Evidemment ces deux-là sont casse-bonbons à tenir le crachoir contre l’évidence, et ce alors que le rôle est une fois de plus bien trop chargé, à l’audience de ce lundi 8 juin. On est en comparution immédiate, la procédure la plus dure, celle qui laisse le moins de temps à la défense pour se préparer, mais enfin on ne peut pas pour autant expédier les jugements en 10 minutes. A partir de là, tout ceux qui, parce qu’ils contestent, rallongent le temps qui est compté-serré, sont perçus comme pénibles. Le prévenu reconnaît des choses mais conteste avoir proféré des menaces de mort, ajoute que c’est elle, sa copine, qui un jour lui a cassé une bouteille sur la tête, qu’il veut juste la calmer quand il intervient, et que la Simona n’est jamais qu’une fouteuse de merde.

« Souvent le principe de réalité cède devant l’emprise »

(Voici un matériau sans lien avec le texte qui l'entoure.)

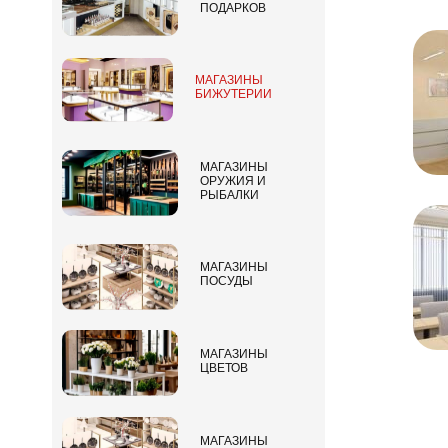
ПОДАРКОВ
МАГАЗИНЫ
БИЖУТЕРИИ
МАГАЗИНЫ
ОРУЖИЯ И
РЫБАЛКИ
МАГАЗИНЫ
ПОСУДЫ
МАГАЗИНЫ
ЦВЕТОВ
МАГАЗИНЫ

« Vous la protégez et vous lui faites des yeux au beurre noir ? » La vice-procureur sature elle aussi, et va ironiser comme elle fait souvent. La victime reste imperméable et en rajoute : « Elle devrait prendre du Xanax, mais elle ne le fait pas, pour des raisons qui la regardent », dit l’interprète, et occupez-vous de vous affaires (on traduit là ce qui n’est pas dit explicitement).  « Décidément c’est en Italie comme en France, dit Aline Saenz-Cobo. Il y a des violences contre les femmes, et souvent le principe de réalité cède devant l’emprise. Et elles disent ‘non, c’est pas ça !’ C’est toujours le même schéma. » Elle requiert 15 mois de prison et le maintien en détention du prévenu.

« Elle a déjanté »

« Elle a déjanté, plaide maître Faure-Revillet. Elle vous explique qu’elle est victime de crises de panique. Il voudrait qu’elle soit expertisée (sic, ndla). Il n’a pas de volonté mauvaise à l’égard de cette jeune femme, elle doit parfois être maîtrisée. » L’avocate développe le non-sens de l’incarcération d’un ressortissant étranger, qui ne pourra ni travailler au centre pénitentiaire, ni faire quoi que ce soit de constructif faute de parler français. Son client a été condamné en Italie, pour usage de stups, « et violences sur des policiers » complète le président.

Maintien en détention pour 6 mois

Il est 17h40 lorsque le tribunal déclare le saisonnier italien coupable, et le condamne à une peine de 12 mois de prison dont 6 mois sont assortis du sursis. Ordonne son maintien en détention pour la partie ferme. Interdiction de porter une arme pendant 5 ans.
La saison est fichue pour lui. Et ses trois compatriotes se trouvent là, avec sur les bras un camping-car qui ne leur appartient pas. « Si j’avais su… » disait la victime.